= Fames =

Roman personification/deity of hunger

In Roman mythology, Fames is the personification of hunger, who can arouse an insatiable appetite. She was often said to be one of the several evils who inhabit the entrance to the Underworld. In Ovid's Metamorphoses, she lives in Scythia, a desolate place where she scrabbles unceasingly for the scant vegetation there, and at Ceres' command, she punishes Erysichthon with a never-ending hunger. Servius calls Fames the greatest of the Furies. She is the equivalent of the Greek Limos.

==Sources==
===Plautus===
In Stichus (200 BC), a comedy by the Roman playwright Plautus, the ever-hungry Gelasimus, in the role of the parasite, one of the stock characters in Roman comedy, describes Fames as his mother:

I suspect that Hunger was my mother: from the time that I was born I’ve never been full. And no one will repay his mother better ... or has repaid her better than I repay my mother, Hunger: she carried me in her belly for ten [lunar] months, whereas I have been carrying her in my belly for over ten years. ... Every day I get pangs in my stomach, but I can’t give birth to my mother and I don’t know what to do.
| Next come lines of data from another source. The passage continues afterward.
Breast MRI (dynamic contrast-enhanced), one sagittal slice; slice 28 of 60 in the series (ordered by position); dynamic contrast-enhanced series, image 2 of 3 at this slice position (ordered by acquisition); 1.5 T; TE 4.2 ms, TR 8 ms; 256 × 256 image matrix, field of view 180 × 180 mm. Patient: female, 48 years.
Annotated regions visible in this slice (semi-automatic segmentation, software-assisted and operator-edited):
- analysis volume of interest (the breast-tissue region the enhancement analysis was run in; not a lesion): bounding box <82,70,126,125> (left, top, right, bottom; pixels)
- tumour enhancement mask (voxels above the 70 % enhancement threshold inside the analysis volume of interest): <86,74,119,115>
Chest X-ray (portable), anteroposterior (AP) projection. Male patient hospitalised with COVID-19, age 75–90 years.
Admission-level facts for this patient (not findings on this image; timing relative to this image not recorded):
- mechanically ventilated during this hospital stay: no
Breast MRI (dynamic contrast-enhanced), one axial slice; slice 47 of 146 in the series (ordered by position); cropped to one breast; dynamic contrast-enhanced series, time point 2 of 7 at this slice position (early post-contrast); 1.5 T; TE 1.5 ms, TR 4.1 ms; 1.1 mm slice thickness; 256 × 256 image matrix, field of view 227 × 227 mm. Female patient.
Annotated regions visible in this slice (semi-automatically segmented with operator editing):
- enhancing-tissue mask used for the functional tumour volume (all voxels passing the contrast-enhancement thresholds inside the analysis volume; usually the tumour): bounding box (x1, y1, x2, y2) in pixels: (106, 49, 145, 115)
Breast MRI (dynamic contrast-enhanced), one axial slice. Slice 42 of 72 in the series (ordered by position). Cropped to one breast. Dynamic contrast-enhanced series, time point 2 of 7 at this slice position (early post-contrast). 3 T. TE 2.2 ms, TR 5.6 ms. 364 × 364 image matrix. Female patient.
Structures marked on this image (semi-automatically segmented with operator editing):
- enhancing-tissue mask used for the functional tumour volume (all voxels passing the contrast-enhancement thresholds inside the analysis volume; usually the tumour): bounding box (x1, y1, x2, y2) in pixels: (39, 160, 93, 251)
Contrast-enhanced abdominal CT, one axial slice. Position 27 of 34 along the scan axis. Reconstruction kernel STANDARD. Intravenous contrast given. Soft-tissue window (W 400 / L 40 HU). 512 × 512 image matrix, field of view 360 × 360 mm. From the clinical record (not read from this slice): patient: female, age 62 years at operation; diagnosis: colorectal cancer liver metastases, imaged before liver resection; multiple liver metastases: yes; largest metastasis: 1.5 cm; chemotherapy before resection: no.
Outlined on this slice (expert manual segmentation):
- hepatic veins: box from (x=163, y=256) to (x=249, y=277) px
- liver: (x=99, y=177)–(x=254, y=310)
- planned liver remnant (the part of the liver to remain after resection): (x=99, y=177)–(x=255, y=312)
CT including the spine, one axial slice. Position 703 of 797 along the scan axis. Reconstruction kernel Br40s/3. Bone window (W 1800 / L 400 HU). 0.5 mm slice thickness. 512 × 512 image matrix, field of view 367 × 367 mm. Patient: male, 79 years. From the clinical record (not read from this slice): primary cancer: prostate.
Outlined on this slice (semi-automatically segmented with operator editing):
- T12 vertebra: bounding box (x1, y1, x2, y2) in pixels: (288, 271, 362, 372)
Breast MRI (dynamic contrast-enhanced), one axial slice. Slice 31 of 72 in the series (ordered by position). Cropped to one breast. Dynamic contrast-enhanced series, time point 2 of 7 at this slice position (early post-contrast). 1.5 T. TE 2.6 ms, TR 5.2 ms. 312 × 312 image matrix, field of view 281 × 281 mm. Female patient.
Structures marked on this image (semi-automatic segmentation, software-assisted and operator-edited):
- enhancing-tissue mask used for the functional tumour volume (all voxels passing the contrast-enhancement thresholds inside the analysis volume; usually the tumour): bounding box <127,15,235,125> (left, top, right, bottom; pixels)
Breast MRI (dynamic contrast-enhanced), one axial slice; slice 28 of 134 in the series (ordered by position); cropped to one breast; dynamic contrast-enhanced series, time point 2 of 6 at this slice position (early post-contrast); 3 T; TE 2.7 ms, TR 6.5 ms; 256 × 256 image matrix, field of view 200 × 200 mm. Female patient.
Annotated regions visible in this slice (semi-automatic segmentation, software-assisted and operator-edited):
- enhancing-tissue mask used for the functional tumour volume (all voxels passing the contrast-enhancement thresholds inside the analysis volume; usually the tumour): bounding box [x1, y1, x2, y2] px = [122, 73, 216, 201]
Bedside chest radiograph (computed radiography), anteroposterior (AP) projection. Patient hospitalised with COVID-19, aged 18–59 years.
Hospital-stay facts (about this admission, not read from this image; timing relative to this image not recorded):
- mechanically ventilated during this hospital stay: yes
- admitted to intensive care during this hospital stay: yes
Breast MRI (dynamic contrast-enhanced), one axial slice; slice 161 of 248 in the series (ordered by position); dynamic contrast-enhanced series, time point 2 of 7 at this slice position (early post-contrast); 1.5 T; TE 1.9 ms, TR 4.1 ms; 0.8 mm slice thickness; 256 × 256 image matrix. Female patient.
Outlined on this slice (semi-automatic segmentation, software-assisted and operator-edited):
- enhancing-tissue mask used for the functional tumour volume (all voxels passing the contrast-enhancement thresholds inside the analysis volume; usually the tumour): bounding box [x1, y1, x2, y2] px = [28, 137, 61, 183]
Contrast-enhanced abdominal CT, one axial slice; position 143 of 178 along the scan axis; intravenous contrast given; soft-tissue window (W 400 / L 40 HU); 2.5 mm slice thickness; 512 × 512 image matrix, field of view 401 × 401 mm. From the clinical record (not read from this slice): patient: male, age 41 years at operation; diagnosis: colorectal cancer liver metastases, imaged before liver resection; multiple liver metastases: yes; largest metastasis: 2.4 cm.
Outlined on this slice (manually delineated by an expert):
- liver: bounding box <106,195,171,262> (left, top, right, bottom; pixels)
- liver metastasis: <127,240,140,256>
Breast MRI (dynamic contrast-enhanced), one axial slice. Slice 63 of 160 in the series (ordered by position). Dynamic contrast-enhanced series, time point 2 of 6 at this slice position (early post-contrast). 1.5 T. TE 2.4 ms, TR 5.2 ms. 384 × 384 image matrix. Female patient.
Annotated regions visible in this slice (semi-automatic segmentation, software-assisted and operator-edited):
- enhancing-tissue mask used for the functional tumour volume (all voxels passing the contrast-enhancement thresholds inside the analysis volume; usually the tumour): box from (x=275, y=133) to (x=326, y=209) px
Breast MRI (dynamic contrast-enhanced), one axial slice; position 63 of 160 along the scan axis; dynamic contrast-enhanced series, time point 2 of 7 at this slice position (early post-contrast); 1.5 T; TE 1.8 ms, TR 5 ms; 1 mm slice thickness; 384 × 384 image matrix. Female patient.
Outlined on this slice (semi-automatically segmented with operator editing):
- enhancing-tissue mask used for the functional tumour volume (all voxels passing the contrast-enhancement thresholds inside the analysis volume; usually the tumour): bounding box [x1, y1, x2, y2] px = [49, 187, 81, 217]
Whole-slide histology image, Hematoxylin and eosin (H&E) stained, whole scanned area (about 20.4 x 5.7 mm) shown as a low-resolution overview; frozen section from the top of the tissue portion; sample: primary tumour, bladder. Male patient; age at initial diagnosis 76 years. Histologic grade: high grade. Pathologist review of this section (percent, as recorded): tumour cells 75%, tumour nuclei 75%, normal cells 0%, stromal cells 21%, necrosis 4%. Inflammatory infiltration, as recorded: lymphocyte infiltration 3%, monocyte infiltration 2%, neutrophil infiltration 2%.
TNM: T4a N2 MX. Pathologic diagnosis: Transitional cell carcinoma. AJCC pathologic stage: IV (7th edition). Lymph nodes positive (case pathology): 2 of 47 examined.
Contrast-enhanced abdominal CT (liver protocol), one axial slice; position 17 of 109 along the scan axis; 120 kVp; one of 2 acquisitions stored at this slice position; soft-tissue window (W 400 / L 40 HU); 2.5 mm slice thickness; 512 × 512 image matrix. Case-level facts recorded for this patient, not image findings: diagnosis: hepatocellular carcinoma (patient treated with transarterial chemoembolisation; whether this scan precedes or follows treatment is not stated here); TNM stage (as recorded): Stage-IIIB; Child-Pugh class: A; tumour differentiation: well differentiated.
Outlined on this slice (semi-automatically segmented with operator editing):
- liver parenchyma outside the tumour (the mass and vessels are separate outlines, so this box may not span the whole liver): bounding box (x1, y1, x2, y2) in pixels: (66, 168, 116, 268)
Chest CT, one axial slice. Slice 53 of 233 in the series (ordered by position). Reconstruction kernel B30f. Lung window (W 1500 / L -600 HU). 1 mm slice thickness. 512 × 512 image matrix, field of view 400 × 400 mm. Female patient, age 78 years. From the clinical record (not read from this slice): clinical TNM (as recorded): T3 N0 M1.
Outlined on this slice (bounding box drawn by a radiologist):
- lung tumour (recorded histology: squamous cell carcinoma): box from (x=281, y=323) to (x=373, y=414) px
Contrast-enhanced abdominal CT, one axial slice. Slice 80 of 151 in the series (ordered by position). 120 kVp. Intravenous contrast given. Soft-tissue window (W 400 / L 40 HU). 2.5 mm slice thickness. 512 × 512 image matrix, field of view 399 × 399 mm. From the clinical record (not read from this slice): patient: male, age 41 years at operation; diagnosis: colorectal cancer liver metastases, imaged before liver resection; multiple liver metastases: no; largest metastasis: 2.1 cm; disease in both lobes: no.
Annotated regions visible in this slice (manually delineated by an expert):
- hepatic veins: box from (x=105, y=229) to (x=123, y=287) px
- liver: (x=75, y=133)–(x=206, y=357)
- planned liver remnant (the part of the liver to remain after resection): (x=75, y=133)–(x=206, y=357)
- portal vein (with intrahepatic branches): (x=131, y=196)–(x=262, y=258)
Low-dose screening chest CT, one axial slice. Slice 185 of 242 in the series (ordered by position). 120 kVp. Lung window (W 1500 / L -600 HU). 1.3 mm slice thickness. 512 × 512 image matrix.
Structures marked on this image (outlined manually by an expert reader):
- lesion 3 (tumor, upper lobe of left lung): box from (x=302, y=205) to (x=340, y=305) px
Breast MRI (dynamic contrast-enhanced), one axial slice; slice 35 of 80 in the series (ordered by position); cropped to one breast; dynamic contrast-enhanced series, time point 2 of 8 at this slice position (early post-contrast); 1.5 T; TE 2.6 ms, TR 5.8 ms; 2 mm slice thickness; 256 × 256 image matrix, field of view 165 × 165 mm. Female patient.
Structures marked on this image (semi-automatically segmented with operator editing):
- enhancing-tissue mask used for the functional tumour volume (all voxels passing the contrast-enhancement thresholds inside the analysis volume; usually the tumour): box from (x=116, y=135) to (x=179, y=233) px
===Virgil, Seneca, and Claudian===
The Latin poets Virgil, Seneca the Younger, and Claudian all list Hunger as among the many evils said to dwell in the Underworld. Describing the approach to the Underworld, Virgil, in his Aeneid, says:

there pale Diseases dwell, sad Age, and Fear, and Hunger, temptress to sin, and loathly Want, shapes terrible to view.

Seneca, in his Hercules, says that next to the Underworld river Cocytus lies:

sad Hunger with wasted jaws, and Shame, too late, covers its guilty face. There are Fear and Panic, Death and gnashing Resentment; behind them black Grief, trembling Disease and steel-girt War; hidden at the back, feeble Old Age.

While Claudian lists among "Hell's numberless monsters ... Discord, mother of war, imperious Hunger, Age, near neighbour to Death" and several others.

===Ovid===
Ovid, in his Metamorphoses, tells the story of the Thessalian king Erysichthon and his grim fate at the hands of Fames. When Erysichthon cut down a grove of trees sacred to Ceres, the goddess of grain, looked to her antithesis Fames to deliver her punishment: "Let pestilent Hunger torture his body!"

In Ovid's account, Fames lives at the farthest edge of Scythia, a frozen, gloomy wasteland, high in the Caucasus Mountains, where little grows. But, Ceres and Hunger being opposites, the Fates never let the two meet. So, in her stead, Ceres sent an oread nymph to seek out Fames:

"Go to a place on the farthest borders of icy Scythia,
gloomy terrain, where the earth is barren of crops and of trees.
Sluggish Cold has its home in that land, with Pallor and trembling,
ravenous Hunger too. Tell Hunger to fasten herself
in the cursed maw of that impious man, and never to yield
to abundance of food. Let her vie with my nourishing power — and defeat it!"

So the nymph when to Scythia. There she found Fames ceaselessly grubbing ("nail and tooth") in the ground for whatever little bit of vegetation she could find. She was starving and emaciated:

Her hair was tangles, her eyes like hollows, complextion pallid,
her lips grimy and grey, her throat scabrous and scurfy.
Her skin was so hard and fleshless, the entrails were visible through it;
her shrunken bones protruded under her sagging loins;
her belly was merely an empty space; her pendulous breasts
appeared to be strung on nothing except the cage of her backbone;
her leanness had swollen all her joints; the rounds of her knees
were bulbous; her ankles were grossly enlarged to a puffy excrescence.

Fames did as Ceres had commanded. She entered Erysichthon's chamber:

It was night and she found him buried in sleep. Then twining her arms
around him, she poured herself deep inside as she breathed on his throat,
on his breast, on his mouth, and dispersed starvation throughout his veins.

Thereafter, Erysichthon is filled with a never ending hunger. He sells all his possessions, including his daughter as a slave, in a futile attempt to satisfy his insatiable appetite. He is ultimately driven to eat his own body.